Opinion
January 24, 1991
Appeal from the Family Court of Tompkins County.
Respondent was accused in a petition filed by petitioner in August 1989 of child abuse and neglect of his son Daniel, born June 14, 1983, and his daughter Ashley, born November 4, 1986. The petition alleged that respondent physically and sexually abused Ashley, that this abuse occurred in the presence of Daniel and that these circumstances also constituted neglect of the two children. Respondent denied the allegations and a hearing was held in December 1989. At the conclusion of the fact-finding hearing, Family Court rendered a decision and order granting the petition. A dispositional hearing was subsequently held after which it was ordered that respondent participate in therapy, that the children receive counseling, and that any visitation between respondent and the children be supervised and take place only when approved by petitioner and the children's therapist. This appeal by respondent followed.
Initially, we reject respondent's argument that insufficient evidence was adduced to corroborate Daniel's hearsay statements that respondent had sexually abused Ashley in his presence. Petitioner's evidence consisted of testimony from the children's mother, the child protection investigator, Daniel's teacher and a certified social worker/family therapist. The children's mother testified that Ashley would return from visiting respondent with a red, swollen, sore and even bleeding genital area, which she originally attributed to diaper rash. One time the baby was returned with large visible bruises on her buttocks (photographs of which were submitted into evidence at the hearing). The mother also testified that Daniel had told her that he had seen respondent "playing" with Ashley's genitals and that respondent told him that he would go to jail if Daniel told anyone. Daniel's kindergarten teacher testified that Daniel's behavior changed from easygoing to aggressive. Additionally, she stated that on one occasion Daniel touched a classmate's genital area and, after he was reprimanded, told her he had learned this from his father. This evidence, combined with the expert validation testimony of Daniel's social worker/family therapist, provided ample corroboration of Daniel's hearsay statements under Family Court Act § 1046 (a) (vi) (see, Matter of Nicole V., 71 N.Y.2d 112, 122; Matter of Chianti FF., 163 A.D.2d 688; Matter of Beverly WW., 159 A.D.2d 802).
Ashley herself was too young at the time of the incident to be assessed by a therapist.

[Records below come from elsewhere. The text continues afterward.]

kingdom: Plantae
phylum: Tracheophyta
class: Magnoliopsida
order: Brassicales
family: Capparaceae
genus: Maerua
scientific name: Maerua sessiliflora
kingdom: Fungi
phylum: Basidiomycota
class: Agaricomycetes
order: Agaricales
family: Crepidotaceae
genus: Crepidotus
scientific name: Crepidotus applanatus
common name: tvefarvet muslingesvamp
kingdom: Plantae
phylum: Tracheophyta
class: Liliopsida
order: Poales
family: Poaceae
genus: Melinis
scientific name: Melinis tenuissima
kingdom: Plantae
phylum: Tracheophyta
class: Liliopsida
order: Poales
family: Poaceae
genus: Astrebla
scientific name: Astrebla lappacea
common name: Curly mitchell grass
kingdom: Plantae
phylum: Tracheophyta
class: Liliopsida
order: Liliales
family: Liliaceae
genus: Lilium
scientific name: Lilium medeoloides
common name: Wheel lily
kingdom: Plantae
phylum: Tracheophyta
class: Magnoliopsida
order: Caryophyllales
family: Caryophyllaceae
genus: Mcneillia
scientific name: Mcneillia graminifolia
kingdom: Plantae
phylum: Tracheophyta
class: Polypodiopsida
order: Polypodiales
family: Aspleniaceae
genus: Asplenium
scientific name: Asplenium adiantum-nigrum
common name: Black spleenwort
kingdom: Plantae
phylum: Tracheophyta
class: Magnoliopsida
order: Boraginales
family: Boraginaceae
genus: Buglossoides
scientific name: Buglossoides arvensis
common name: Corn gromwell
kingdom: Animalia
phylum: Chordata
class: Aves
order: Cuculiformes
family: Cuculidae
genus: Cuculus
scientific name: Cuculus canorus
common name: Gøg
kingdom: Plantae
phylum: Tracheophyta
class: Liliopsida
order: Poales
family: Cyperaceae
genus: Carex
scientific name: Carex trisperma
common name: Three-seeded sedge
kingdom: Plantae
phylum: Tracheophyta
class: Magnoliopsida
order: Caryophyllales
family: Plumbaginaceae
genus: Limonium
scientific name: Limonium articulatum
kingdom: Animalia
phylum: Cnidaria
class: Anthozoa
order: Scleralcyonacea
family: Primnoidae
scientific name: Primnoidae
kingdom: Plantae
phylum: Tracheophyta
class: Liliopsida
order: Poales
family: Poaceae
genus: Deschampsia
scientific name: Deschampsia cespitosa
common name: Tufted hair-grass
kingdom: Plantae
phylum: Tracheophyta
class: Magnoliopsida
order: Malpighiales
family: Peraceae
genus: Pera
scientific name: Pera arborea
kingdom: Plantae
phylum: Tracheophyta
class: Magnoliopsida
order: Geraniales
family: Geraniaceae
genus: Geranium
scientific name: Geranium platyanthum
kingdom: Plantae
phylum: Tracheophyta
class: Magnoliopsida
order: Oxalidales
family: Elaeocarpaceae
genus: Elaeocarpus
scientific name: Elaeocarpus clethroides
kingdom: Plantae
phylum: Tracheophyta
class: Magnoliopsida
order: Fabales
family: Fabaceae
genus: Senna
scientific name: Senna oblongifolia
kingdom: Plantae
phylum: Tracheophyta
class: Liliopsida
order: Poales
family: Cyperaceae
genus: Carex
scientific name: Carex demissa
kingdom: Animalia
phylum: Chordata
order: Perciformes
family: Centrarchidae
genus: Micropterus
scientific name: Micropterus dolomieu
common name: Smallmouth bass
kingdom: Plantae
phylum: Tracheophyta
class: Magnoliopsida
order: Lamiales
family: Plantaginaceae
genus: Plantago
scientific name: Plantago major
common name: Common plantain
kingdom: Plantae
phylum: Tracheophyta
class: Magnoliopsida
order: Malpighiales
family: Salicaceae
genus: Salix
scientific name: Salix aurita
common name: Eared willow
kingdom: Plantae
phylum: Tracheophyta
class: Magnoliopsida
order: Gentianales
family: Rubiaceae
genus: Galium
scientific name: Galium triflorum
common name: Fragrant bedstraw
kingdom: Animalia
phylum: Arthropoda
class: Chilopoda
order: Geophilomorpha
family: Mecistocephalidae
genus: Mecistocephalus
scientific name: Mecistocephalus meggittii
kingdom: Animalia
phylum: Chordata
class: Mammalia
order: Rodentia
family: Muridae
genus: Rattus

Respondent's remaining arguments have been examined and have been found to be unavailing. We find no abuse of discretion on the part of Family Court in denying two motions by respondent for preclusion following petitioner's delay in producing a bill of particulars. The error does not appear to have been made in bad faith and respondent cites no prejudice that accrued to him. Accordingly, we see no reason not to afford petitioner some latitude in this child protective proceeding. As a final note, we disagree with respondent that there was insufficient evidence adduced to establish his intent to gratify his sexual desire (see, Penal Law § 130.00; § 130.65 [3]; see also, People v Estela, 136 A.D.2d 728, 729, lv denied 71 N.Y.2d 895).
Respondent incorrectly states that Family Court issued a conditional order of preclusion.
Order affirmed, without costs. Mahoney, P.J., Casey, Levine, Mercure and Harvey, JJ., concur.